JAKARTA - 16 tahun berlalu, pelaku utama pembunuhan aktivis hak asasi manusia (HAM) Munir Said Thalib hingga kini belum juga diketahui. Amnesty International Indonesia pun menyampaikan Pendapat Hukum (Legal Opinion) kasus itu kepada Komisi Nasional (Komnas) HAM sebagai bagian dari pengaduan resmi.

"Kami harap Komnas HAM bisa segera membuat keputusan bahwa kasus Munir merupakan pelanggaran HAM berat sehingga proses penyelidikan berdasarkan undang-undang (UU) Pengadilan HAM bisa segera dilakukan," kata Direktur Eksekutif Amnesty International Indonesia Usman Hamid kepada Gresnews.com, Selasa (8/9/2020).

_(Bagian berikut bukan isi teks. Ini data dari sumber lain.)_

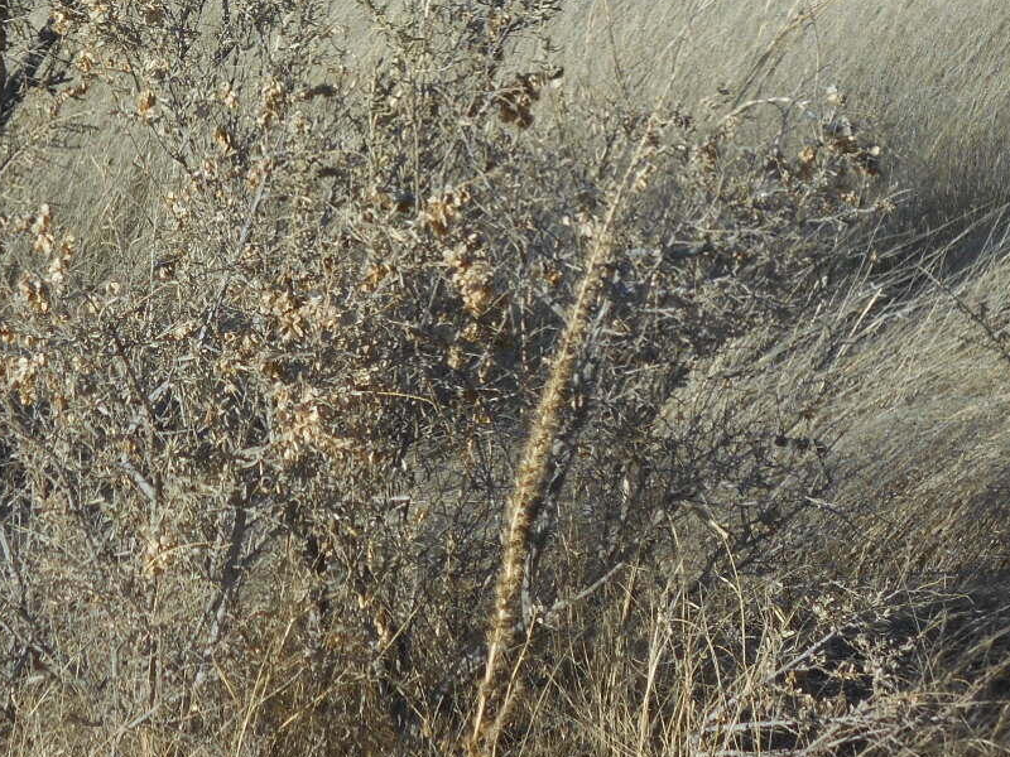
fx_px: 4377
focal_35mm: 150
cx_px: 191
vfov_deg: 9.8
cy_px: 15
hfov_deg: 13.1
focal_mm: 13.5
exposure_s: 1/500
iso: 80
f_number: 5.8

Menurut Usman, Amnesty mengapresiasi apa yang pernah dilakukan oleh negara dengan membentuk Tim Pencari Fakta di Kantor Kepresidenan dan Tim Pencari Fakta Gabungan antara Komisi I dan Komisi III di DPR 2004-2005.

Amnesty juga mengapresiasi apa yang dilakukan oleh pihak kepolisian ketika menindaklanjuti laporan Tim Pencari Fakta dengan menetapkan beberapa orang sebagai tersangka seperti Pollycarpus Budihari Priyanto, Indra Setiawan, dan Muchdi Purwopranjono.

"Tapi hingga hari ini kita belum tahu bagaimana sebenarnya konstruksi perkara ini seutuhnya. Siapa sebenarnya yang mengambil inisiatif, mengusulkan, dan merencanakan pembunuhan terhadap seorang aktivis hak asasi manusia seperti Munir," kata Usman.

"Mengapa pembunuhan ini bisa terjadi, pada hari-hari ketika negara Indonesia sedang menyelenggarakan agenda politik nasional yang sangat penting, yaitu pemilu presiden secara langsung untuk pertama kalinya?" ujar Usman lagi.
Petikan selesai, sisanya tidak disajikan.